Enhanced Performance of Proton Exchange Membrane Fuel Cells Using Platinum–Iron Oxide Catalysts Supported on Activated Carbon Spheres

In this study, the electrochemical performance of Fe₃O₄-supported Pt/C catalysts was evaluated in a Proton exchange membrane fuel cell (PEMFC), with a focus on enhancing oxygen reduction reaction (ORR) kinetics. Fe₃O₄ nanoparticles reduced catalyst particle sizes and improved structural stability. Among the catalysts tested—Pt-Fe₃O₄ magnetic nanoparticle (MNP)/C, Pt/ Fe₃O₄ MNP-C, and Pt/ Fe₃O₄ activated carbon sphere (ACS)-C—the Pt/ Fe₃O₄ MNP-C variant achieved the highest power density (215 mW/cm² at 346 mA/cm²) and displayed superior activity.

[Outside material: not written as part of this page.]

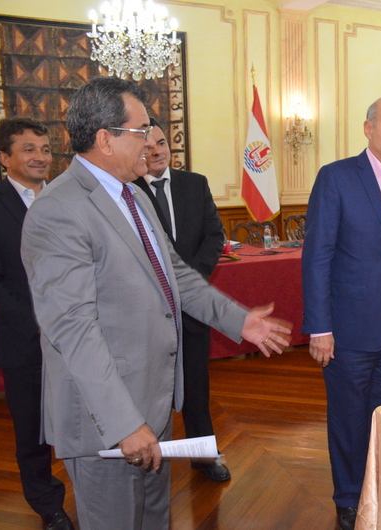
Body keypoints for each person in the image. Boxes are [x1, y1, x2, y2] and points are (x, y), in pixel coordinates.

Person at [19, 76, 292, 529]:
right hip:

Analytical techniques such as XRD, SEM–EDX, and TEM confirmed the superior crystallinity and phase purity of the Pt/ Fe₃O₄-based catalysts. Particle sizes were found to be 3.16 nm, 2.71 nm, and 4.70 nm, respectively, for Pt-Fe₃O₄ MNP/C, Pt/ Fe₃O₄ MNP-C, and Pt/Fe₃O₄ ACS-C. The high ORR activity of Pt/Fe₃O₄ MNP-C is attributed to the high surface area and conductivity provided by activated carbon spheres, alongside enhanced Pt-Fe₃O₄ interactions. Mass activities were recorded at 2829, 2307, and 1893 mA/mg_Pt, with Pt-Fe₃O₄ MNP/C showing the fastest kinetics and highest efficiency. Pt/ Fe₃O₄ MNP-C emerges as a promising low-platinum, high-efficiency electrocatalyst for PEMFCs, marking a significant step toward sustainable fuel cell technologies.